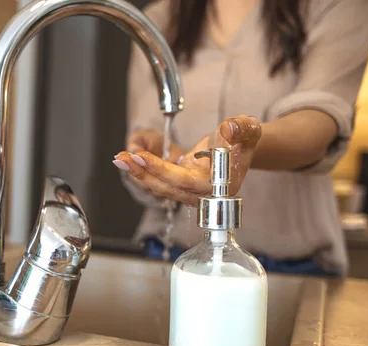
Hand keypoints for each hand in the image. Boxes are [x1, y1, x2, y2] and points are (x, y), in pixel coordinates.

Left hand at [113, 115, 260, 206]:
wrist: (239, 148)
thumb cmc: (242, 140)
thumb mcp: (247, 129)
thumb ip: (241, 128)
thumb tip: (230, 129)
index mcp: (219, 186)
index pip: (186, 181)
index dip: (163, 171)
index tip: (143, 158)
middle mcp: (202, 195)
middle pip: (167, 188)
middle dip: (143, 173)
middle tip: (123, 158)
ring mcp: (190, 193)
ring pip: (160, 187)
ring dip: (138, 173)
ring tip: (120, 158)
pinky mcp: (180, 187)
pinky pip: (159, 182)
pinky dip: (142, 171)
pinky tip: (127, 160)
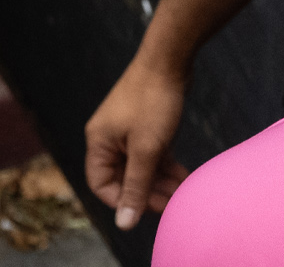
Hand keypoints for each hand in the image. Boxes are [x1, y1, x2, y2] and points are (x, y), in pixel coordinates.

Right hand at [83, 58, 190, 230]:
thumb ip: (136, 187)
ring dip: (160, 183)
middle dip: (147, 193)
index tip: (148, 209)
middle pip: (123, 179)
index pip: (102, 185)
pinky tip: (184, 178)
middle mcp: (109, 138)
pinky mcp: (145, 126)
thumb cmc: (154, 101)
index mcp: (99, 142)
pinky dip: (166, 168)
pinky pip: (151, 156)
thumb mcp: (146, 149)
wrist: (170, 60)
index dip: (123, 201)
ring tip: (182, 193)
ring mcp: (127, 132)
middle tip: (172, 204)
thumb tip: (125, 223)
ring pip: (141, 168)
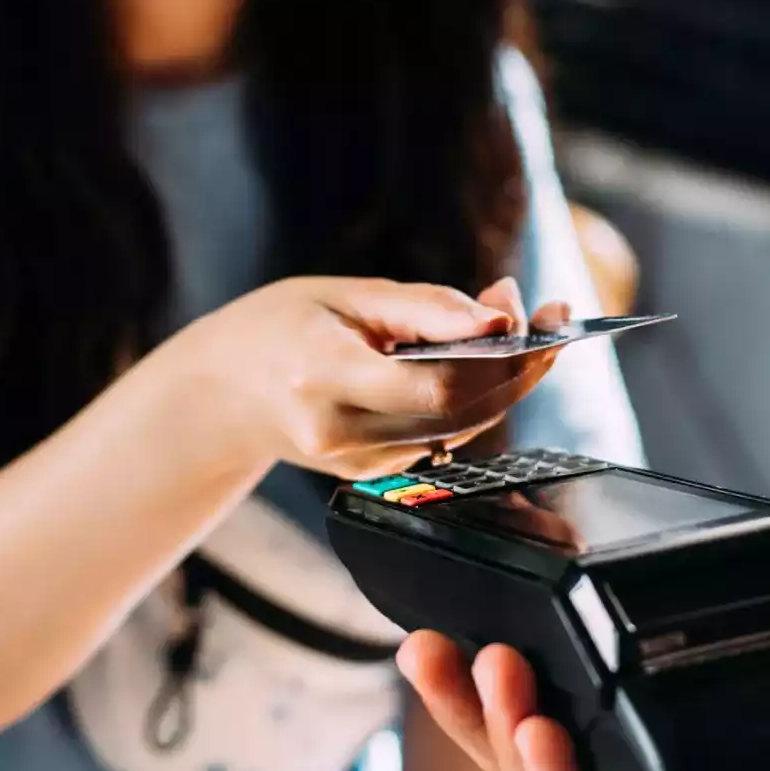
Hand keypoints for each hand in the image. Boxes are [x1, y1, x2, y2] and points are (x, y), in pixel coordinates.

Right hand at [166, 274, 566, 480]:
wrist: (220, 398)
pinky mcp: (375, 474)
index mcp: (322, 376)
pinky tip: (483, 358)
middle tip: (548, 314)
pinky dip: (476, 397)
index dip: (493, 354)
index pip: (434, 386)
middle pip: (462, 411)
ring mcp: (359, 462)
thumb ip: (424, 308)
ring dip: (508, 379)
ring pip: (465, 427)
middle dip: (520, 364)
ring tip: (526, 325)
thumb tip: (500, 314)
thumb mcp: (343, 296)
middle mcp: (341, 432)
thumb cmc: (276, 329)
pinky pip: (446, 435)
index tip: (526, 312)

...

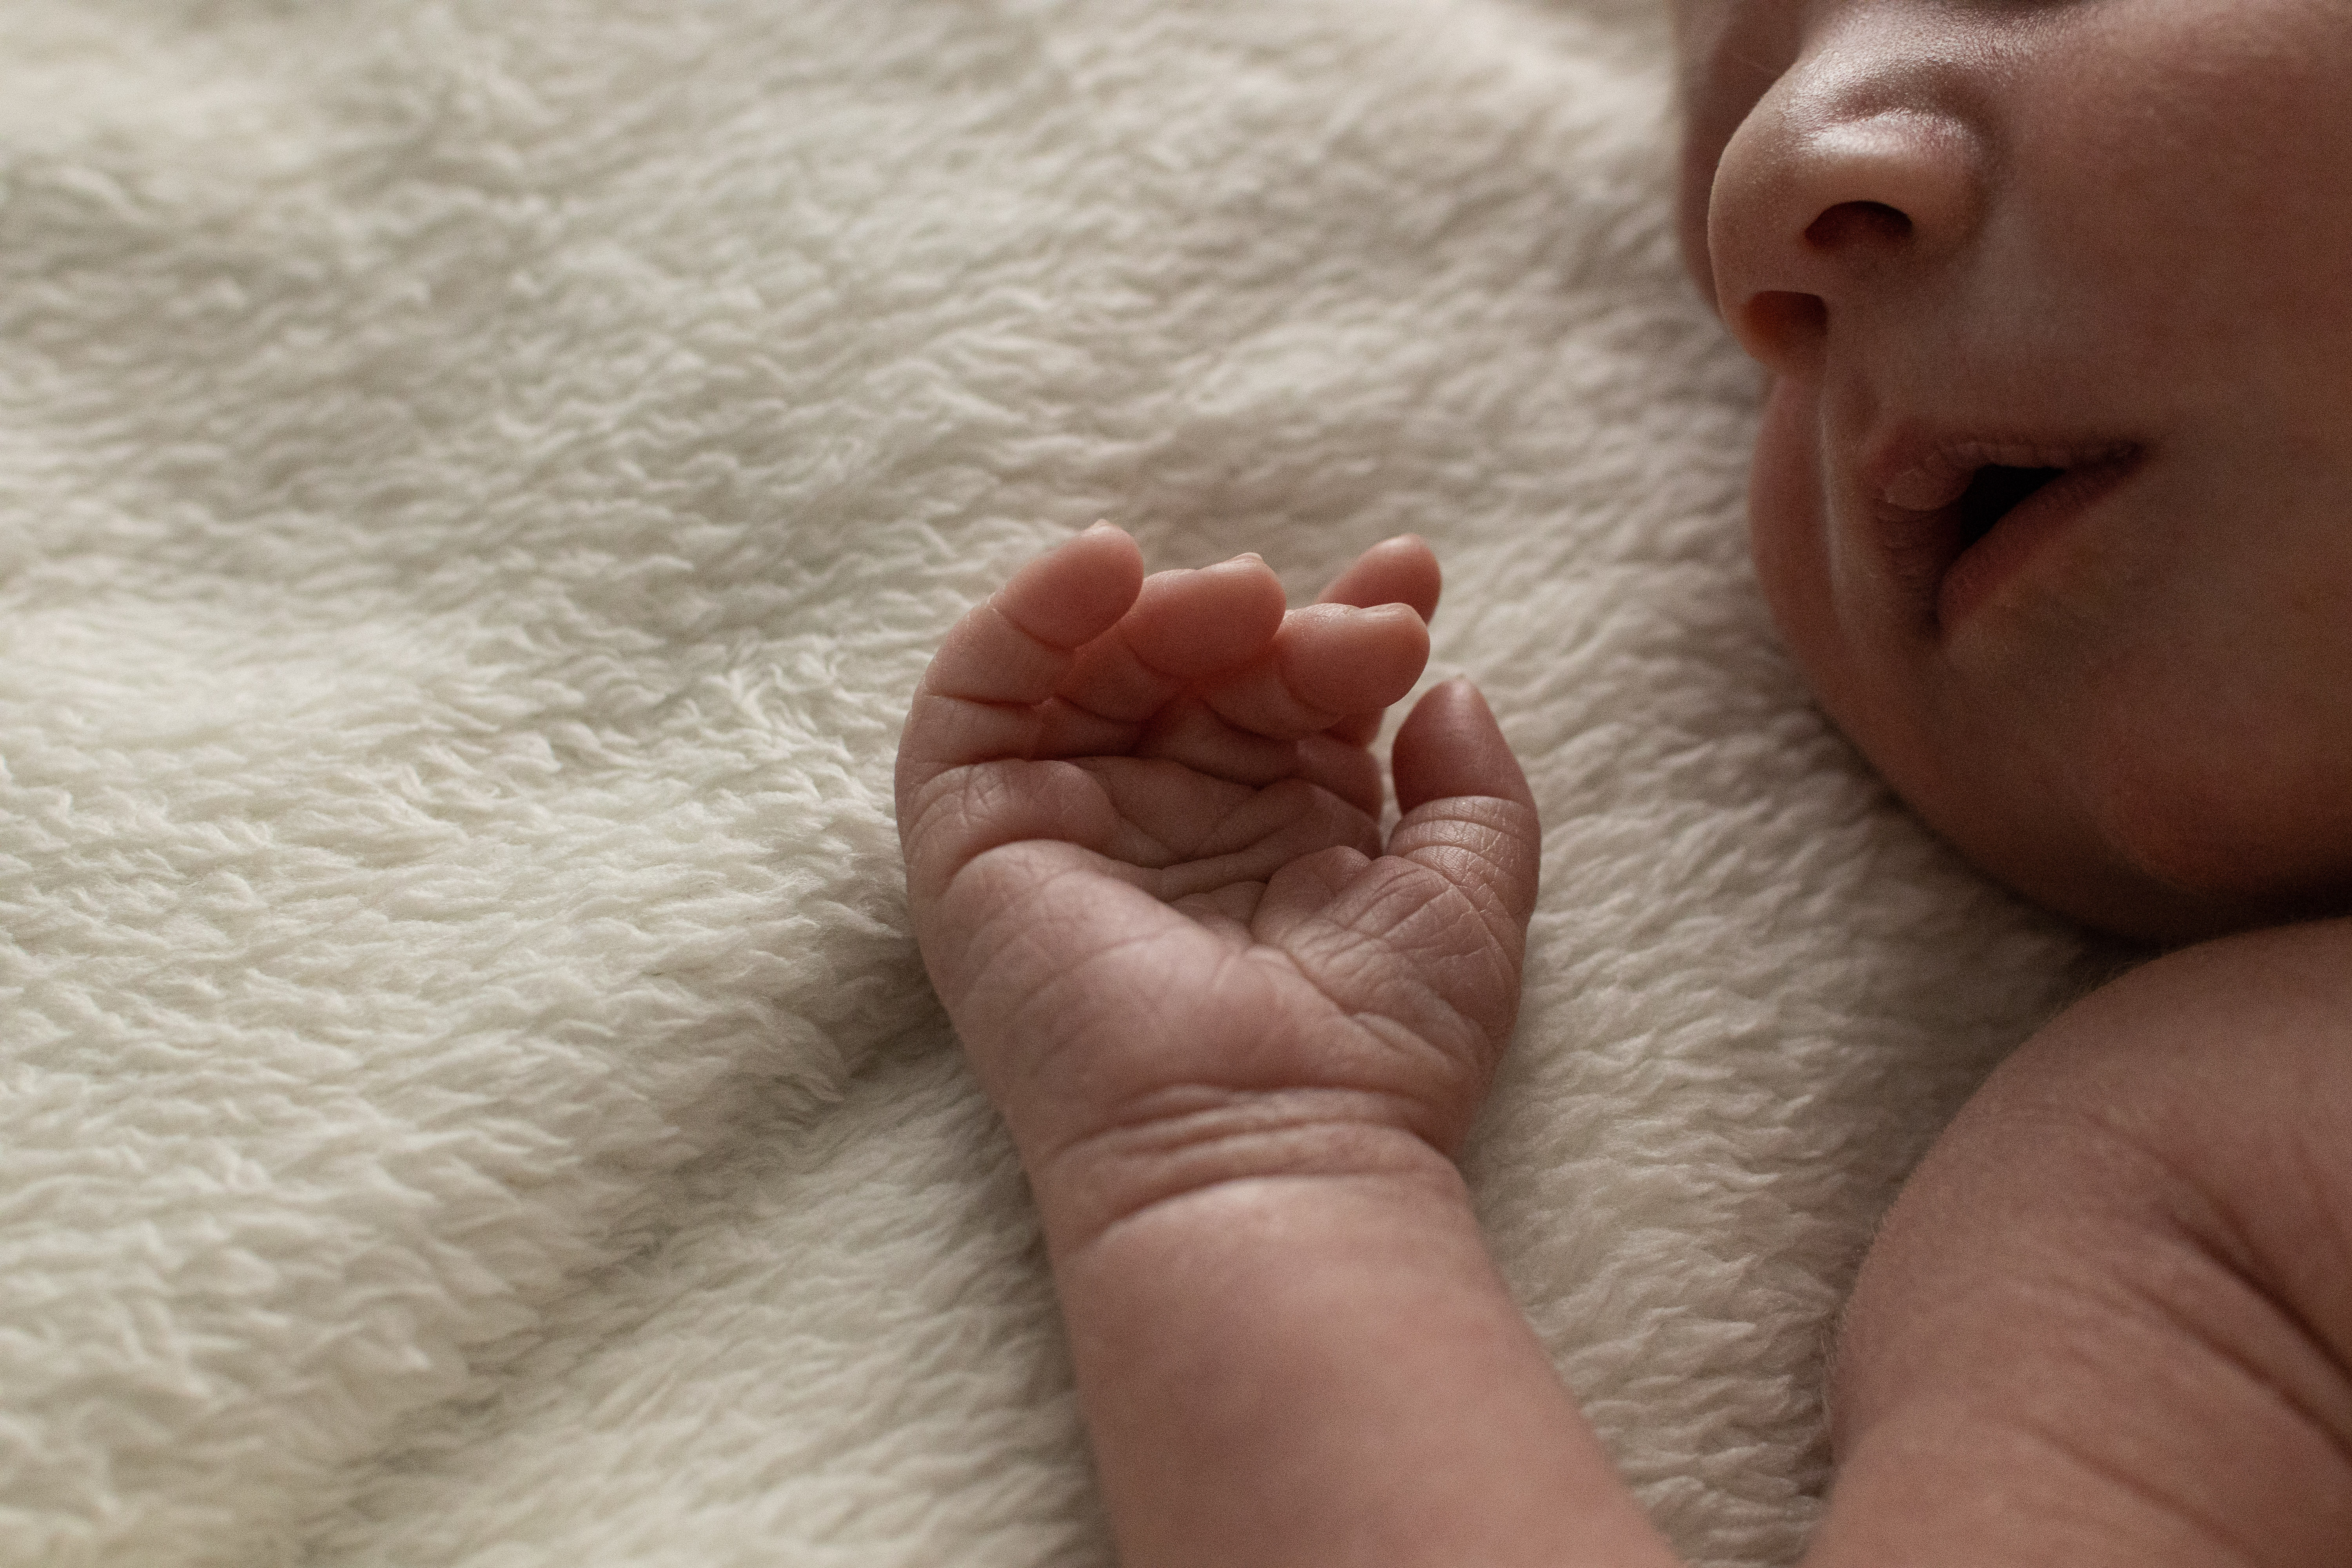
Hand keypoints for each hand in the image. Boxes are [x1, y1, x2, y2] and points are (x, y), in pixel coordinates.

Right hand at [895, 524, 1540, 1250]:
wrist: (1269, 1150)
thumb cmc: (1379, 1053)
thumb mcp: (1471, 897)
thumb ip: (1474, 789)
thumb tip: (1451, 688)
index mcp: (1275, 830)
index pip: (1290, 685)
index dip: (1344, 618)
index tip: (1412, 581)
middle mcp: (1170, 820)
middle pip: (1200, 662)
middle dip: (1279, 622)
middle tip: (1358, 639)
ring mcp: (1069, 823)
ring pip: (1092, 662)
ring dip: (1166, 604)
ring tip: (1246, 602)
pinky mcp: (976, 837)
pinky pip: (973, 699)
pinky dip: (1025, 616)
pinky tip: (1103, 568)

...

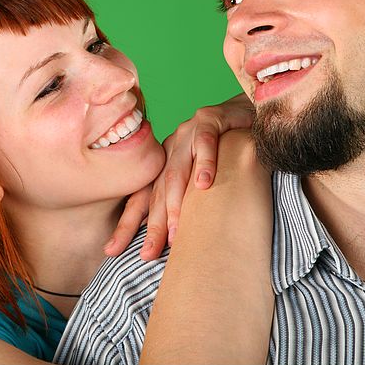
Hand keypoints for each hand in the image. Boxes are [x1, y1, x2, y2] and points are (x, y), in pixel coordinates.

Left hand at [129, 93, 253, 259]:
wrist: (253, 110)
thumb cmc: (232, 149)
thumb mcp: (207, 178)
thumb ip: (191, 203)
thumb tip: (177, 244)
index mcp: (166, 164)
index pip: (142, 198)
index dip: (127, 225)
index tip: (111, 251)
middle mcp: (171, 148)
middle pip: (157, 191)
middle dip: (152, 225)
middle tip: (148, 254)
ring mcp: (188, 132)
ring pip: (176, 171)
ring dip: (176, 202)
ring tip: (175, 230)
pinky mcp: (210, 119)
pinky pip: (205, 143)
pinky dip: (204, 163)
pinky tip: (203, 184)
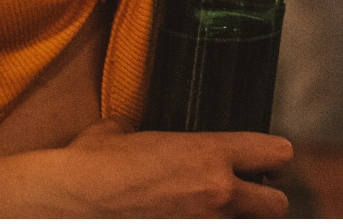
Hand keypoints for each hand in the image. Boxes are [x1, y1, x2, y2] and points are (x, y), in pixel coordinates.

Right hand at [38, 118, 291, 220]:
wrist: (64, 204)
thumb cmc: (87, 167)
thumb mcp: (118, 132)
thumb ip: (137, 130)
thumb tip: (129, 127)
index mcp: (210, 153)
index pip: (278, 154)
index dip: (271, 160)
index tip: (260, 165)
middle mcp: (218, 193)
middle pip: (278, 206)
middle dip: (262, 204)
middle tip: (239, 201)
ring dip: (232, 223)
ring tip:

> _Your task_
A single number is expected: how many lines in the entries contain "wrist".

> _Exercise answer_
6